Start of RECORDS PROVIDED
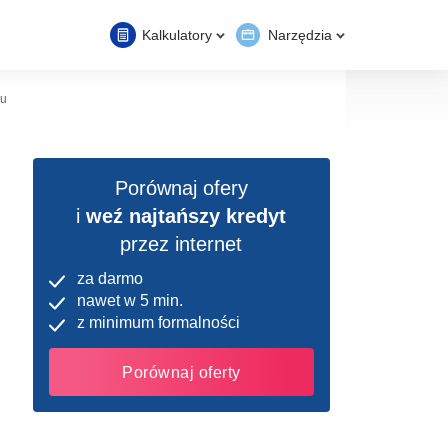
Kalkulatory
Narzędzia
ku
Porównaj ofery
i
weź najtańszy kredyt
przez internet
za darmo
nawet w 5 min.
z minimum formalności
Porównaj oferty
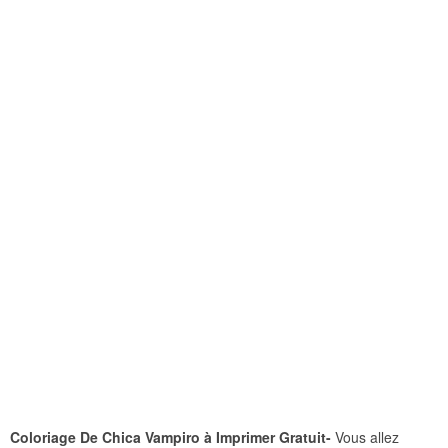
Coloriage De Chica Vampiro à Imprimer Gratuit-
Vous allez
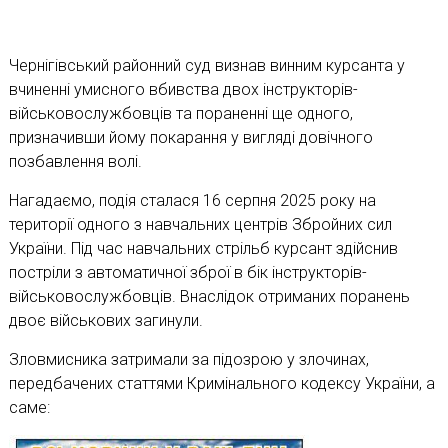
Чернігівський районний суд визнав винним курсанта у
вчиненні умисного вбивства двох інструкторів-
військовослужбовців та пораненні ще одного,
призначивши йому покарання у вигляді довічного
позбавлення волі.
Нагадаємо, подія сталася 16 серпня 2025 року на
території одного з навчальних центрів Збройних сил
України. Під час навчальних стрільб курсант здійснив
постріли з автоматичної зброї в бік інструкторів-
військовослужбовців. Внаслідок отриманих поранень
двоє військових загинули.
Зловмисника затримали за підозрою у злочинах,
передбачених статтями Кримінального кодексу України, а
саме:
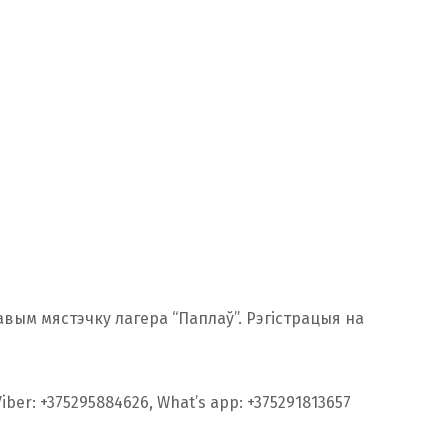
ым мястэчку лагера “Паплаў”. Рэгістрацыя на
er: +375295884626, What’s app: +375291813657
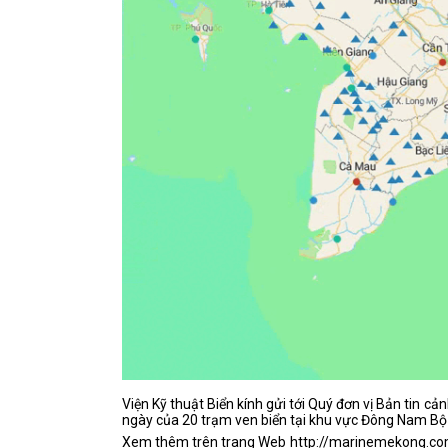
Viện Kỹ thuật Biển kính gửi tới Quý đơn vị Bản tin 
ngày của 20 trạm ven biển tại khu vực Đông Nam B
Xem thêm trên trang Web http://marinemekong.com/ 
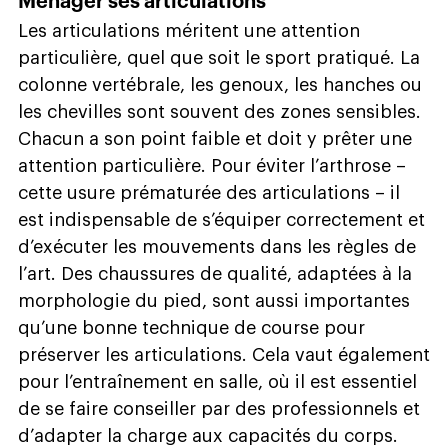
Ménager ses articulations
Les articulations méritent une attention
particulière, quel que soit le sport pratiqué. La
colonne vertébrale, les genoux, les hanches ou
les chevilles sont souvent des zones sensibles.
Chacun a son point faible et doit y prêter une
attention particulière. Pour éviter l’arthrose –
cette usure prématurée des articulations – il
est indispensable de s’équiper correctement et
d’exécuter les mouvements dans les règles de
l’art. Des chaussures de qualité, adaptées à la
morphologie du pied, sont aussi importantes
qu’une bonne technique de course pour
préserver les articulations. Cela vaut également
pour l’entraînement en salle, où il est essentiel
de se faire conseiller par des professionnels et
d’adapter la charge aux capacités du corps.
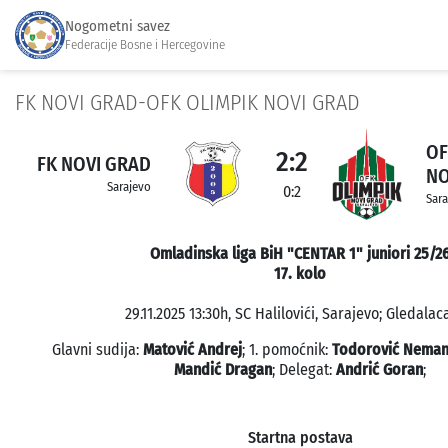
Nogometni savez
Federacije Bosne i Hercegovine
FK NOVI GRAD-OFK OLIMPIK NOVI GRAD
OF
2:2
FK NOVI GRAD
NO
Sarajevo
0:2
Sara
Omladinska liga BiH "CENTAR 1" juniori 25/2
17. kolo
29.11.2025 13:30h, SC Halilovići, Sarajevo; Gledalaca
Glavni sudija:
Matović Andrej
; 1. pomoćnik:
Todorović Neman
Mandić Dragan
; Delegat:
Andrić Goran
;
Startna postava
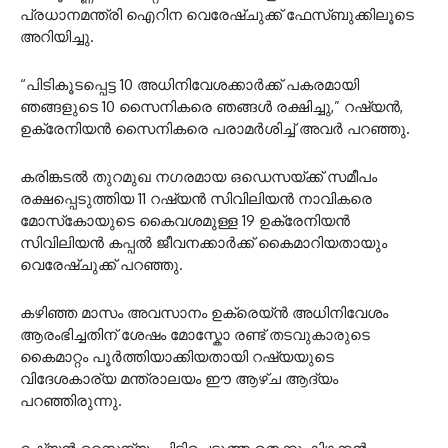
പ്രധാനമന്ത്രി ഐറിന വെരേഷ്‌ചുക്ക് ഫേസ്ബുക്കിലൂടെ
അറിയിച്ചു.
“പിടികൂടപ്പെട്ട 10 അധിനിവേശക്കാർക്ക് പകരമായി
ഞങ്ങളുടെ 10 സൈനികരെ ഞങ്ങൾ രക്ഷിച്ചു,” റഷ്യൻ,
ഉക്രേനിയൻ സൈനികരെ പരാമർശിച്ച് അവർ പറഞ്ഞു.
കരിങ്കടൽ തുറമുഖ നഗരമായ ഒഡെസയ്ക്ക് സമീപം
രക്ഷപ്പെടുത്തിയ 11 റഷ്യൻ സിവിലിയൻ നാവികരെ
മോസ്‌കോയുടെ കൈവശമുള്ള 19 ഉക്രേനിയൻ
സിവിലിയൻ കപ്പൽ ജീവനക്കാർക്ക് കൈമാറിയതായും
വെരേഷ്‌ചുക്ക് പറഞ്ഞു.
കഴിഞ്ഞ മാസം അവസാനം ഉക്രെയ്ൻ അധിനിവേശം
ആരംഭിച്ചതിന് ശേഷം മോസ്കോ രണ്ട് തടവുകാരുടെ
കൈമാറ്റം പൂർത്തിയാക്കിയതായി റഷ്യയുടെ
വിദേശകാര്യ മന്ത്രാലയം ഈ ആഴ്ച ആദ്യം
പറഞ്ഞിരുന്നു.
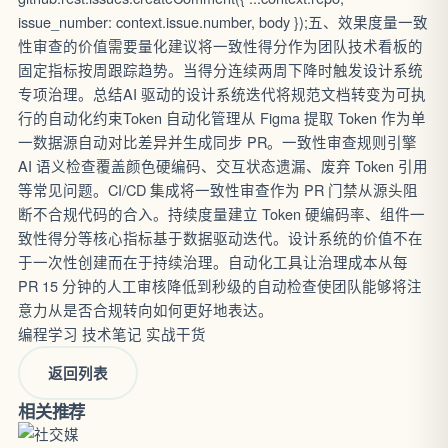
编程学习
技术笔记
实战干货
返回列表
相关推荐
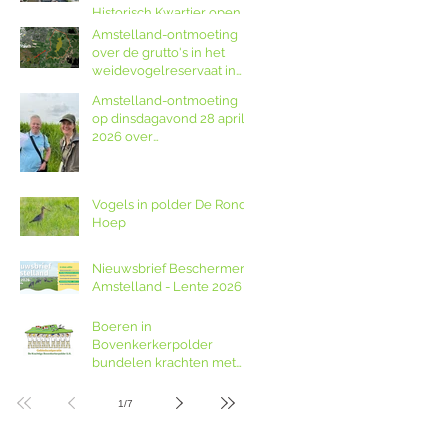
Historisch Kwartier open
op Amstellanddag met
Amstelland-ontmoeting
rondleidingen,
over de grutto's in het
fototentoonstelling en
weidevogelreservaat in
orgelspel
polder De Ronde Hoep
Amstelland-ontmoeting
op dinsdagavond 28 april
2026 over
weidevogelreservaat De
Ronde Hoep met
boswachter Jocelyn de
Vogels in polder De Ronde
Kwant van Landschap
Hoep
Noord-Holland
Nieuwsbrief Beschermers
Amstelland - Lente 2026
Boeren in
Bovenkerkerpolder
bundelen krachten met
grondcoöperatie
1
/
7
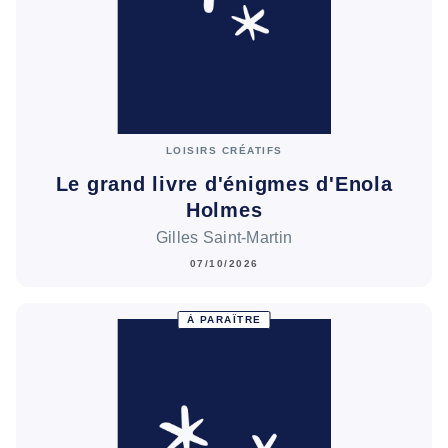
LOISIRS CRÉATIFS
Le grand livre d'énigmes d'Enola
Holmes
Gilles Saint-Martin
07/10/2026
À PARAÎTRE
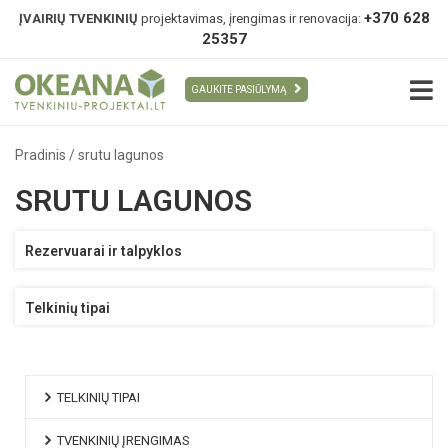
+370 628
ĮVAIRIŲ TVENKINIŲ
projektavimas, įrengimas ir renovacija:
25357
GAUKITE PASIŪLYMĄ
Pradinis
/
srutu lagunos
SRUTU LAGUNOS
Rezervuarai ir talpyklos
Telkinių tipai
TELKINIŲ TIPAI
TVENKINIŲ ĮRENGIMAS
End of RECORDS PROVIDED
Write out each line above with the word "articulations".

Ménager ses articulations
Les articulations méritent une attention
cette usure prématurée des articulations – il
préserver les articulations. Cela vaut également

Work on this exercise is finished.